- _阅读文本_:
-- -- --
最近在做课程大作业时看到opencv函数cv2.minAreaRect(),
但是想用matlab实现,于是查到了John D’Errico写的matlab实现求最小外接斜矩形函数。(代码贴在最后,仅供学习使用)
[rectx,recty,area,perimeter] = minboundrect(c,r,‘a’)
其中a表示以面积最小、如果是p的话则是以边长最小
这里有个问题,用minboundrect函数求得的四个点顺序是什么?
于是做了两张图验证了一下
可以得到minboundrect函数得到的结果(rectx,recty)是从最上边的点开始,按照顺时针方向索引。
function [rectx,recty,area,perimeter] = minboundrect(x,y,metric)
% minboundrect: Compute the minimal bounding rectangle of points in the plane
% usage: [rectx,recty,area,perimeter] = minboundrect(x,y,metric)
%
% arguments: (input)
% x,y - vectors of points, describing points in the plane as
% (x,y) pairs. x and y must be the same lengths.
%
% metric - (OPTIONAL) - single letter character flag which
% denotes the use of minimal area or perimeter as the
% metric to be minimized. metric may be either 'a' or 'p',
% capitalization is ignored. Any other contraction of 'area'
% or 'perimeter' is also accepted.
%
% DEFAULT: 'a' ('area')
%
% arguments: (output)
% rectx,recty - 5x1 vectors of points that define the minimal
% bounding rectangle.
%
% area - (scalar) area of the minimal rect itself.
%
% perimeter - (scalar) perimeter of the minimal rect as found
%
%
% Note: For those individuals who would prefer the rect with minimum
% perimeter or area, careful testing convinces me that the minimum area
% rect was generally also the minimum perimeter rect on most problems
% (with one class of exceptions). This same testing appeared to verify my
% assumption that the minimum area rect must always contain at least
% one edge of the convex hull. The exception I refer to above is for
% problems when the convex hull is composed of only a few points,
% most likely exactly 3. Here one may see differences between the
% two metrics. My thanks to Roger Stafford for pointing out this
% class of counter-examples.
-- -- --
- _所示信息_:
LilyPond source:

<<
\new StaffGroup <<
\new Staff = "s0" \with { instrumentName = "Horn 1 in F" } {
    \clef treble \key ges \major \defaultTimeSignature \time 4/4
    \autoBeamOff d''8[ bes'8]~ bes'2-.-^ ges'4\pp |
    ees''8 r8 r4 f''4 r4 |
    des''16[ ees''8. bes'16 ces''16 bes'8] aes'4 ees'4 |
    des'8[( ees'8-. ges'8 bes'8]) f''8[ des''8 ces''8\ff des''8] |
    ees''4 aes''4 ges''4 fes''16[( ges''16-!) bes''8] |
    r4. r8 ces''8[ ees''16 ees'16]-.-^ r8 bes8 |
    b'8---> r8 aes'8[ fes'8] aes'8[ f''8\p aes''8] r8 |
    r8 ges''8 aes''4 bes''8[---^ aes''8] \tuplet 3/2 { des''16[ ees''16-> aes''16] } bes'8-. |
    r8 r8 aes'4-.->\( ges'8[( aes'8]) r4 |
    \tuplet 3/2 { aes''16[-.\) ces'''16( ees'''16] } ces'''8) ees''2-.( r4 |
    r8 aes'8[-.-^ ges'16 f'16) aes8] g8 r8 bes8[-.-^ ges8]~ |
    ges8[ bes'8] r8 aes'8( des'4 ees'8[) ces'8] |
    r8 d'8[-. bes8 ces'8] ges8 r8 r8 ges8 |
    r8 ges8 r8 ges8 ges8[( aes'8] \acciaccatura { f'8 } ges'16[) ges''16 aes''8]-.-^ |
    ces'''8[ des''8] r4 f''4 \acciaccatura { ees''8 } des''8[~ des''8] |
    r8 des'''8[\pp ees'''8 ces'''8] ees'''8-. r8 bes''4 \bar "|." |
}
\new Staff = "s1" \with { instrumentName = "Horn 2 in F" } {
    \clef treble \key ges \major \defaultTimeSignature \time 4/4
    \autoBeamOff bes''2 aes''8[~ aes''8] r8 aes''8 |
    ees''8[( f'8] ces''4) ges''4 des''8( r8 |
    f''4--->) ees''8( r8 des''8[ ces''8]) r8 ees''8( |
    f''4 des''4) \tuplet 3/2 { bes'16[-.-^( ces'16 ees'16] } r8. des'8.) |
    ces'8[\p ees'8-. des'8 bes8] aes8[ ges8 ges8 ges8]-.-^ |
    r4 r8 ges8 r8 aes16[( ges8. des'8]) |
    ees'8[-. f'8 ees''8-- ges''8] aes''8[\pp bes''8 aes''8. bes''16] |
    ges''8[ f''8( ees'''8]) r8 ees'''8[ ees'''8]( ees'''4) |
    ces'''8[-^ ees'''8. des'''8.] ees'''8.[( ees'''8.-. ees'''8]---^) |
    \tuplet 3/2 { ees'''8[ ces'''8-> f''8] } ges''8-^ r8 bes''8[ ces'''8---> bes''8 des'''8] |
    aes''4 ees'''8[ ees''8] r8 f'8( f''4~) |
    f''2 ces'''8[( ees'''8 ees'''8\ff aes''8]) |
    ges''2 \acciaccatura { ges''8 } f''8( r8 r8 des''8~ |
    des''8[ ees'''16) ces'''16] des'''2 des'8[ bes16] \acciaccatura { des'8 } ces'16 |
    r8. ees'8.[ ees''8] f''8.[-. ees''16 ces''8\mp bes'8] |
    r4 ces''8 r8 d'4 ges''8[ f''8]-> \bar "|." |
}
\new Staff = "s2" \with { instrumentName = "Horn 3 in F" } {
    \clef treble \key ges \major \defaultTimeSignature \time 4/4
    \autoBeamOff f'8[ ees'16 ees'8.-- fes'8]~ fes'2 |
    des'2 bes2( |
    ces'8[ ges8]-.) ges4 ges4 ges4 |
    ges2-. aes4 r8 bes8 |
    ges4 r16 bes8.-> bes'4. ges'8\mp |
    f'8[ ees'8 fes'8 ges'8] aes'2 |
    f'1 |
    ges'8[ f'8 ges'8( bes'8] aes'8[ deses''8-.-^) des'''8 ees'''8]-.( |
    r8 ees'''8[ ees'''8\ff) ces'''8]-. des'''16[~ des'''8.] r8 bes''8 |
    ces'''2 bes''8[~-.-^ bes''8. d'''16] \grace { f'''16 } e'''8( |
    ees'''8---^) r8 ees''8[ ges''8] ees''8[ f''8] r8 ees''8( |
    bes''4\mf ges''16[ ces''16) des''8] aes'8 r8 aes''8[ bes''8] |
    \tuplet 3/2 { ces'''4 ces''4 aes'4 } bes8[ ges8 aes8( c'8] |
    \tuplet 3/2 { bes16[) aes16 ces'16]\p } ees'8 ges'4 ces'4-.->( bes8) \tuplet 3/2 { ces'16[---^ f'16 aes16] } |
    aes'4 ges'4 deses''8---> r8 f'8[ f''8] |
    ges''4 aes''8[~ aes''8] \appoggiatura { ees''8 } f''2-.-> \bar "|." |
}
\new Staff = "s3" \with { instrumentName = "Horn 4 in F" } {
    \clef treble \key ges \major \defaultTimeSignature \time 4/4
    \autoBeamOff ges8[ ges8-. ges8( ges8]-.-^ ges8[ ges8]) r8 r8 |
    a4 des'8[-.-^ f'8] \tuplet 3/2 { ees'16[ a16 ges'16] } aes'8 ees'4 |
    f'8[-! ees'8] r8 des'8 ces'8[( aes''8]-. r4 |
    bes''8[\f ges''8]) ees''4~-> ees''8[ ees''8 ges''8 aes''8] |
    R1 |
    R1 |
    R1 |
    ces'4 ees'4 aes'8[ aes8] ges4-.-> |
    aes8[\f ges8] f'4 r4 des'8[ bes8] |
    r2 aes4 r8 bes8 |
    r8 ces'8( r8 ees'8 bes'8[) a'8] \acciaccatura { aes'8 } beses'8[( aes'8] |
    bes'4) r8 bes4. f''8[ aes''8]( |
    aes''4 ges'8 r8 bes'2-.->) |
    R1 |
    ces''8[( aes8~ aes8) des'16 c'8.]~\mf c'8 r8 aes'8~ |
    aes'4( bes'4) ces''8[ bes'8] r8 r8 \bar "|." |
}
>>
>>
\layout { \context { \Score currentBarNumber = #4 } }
-- -- --
- _任务说明_: 请逐字照抄介绍minboundrect函数的文本中从“function [rectx,recty,area,perimeter] = minboundrect(x,y,metric)”开始、到“is also accepted.”结束的部分。

- _参考答案_:
function [rectx,recty,area,perimeter] = minboundrect(x,y,metric)
% minboundrect: Compute the minimal bounding rectangle of points in the plane
% usage: [rectx,recty,area,perimeter] = minboundrect(x,y,metric)
%
% arguments: (input)
% x,y - vectors of points, describing points in the plane as
% (x,y) pairs. x and y must be the same lengths.
%
% metric - (OPTIONAL) - single letter character flag which
% denotes the use of minimal area or perimeter as the
% metric to be minimized. metric may be either 'a' or 'p',
% capitalization is ignored. Any other contraction of 'area'
% or 'perimeter' is also accepted.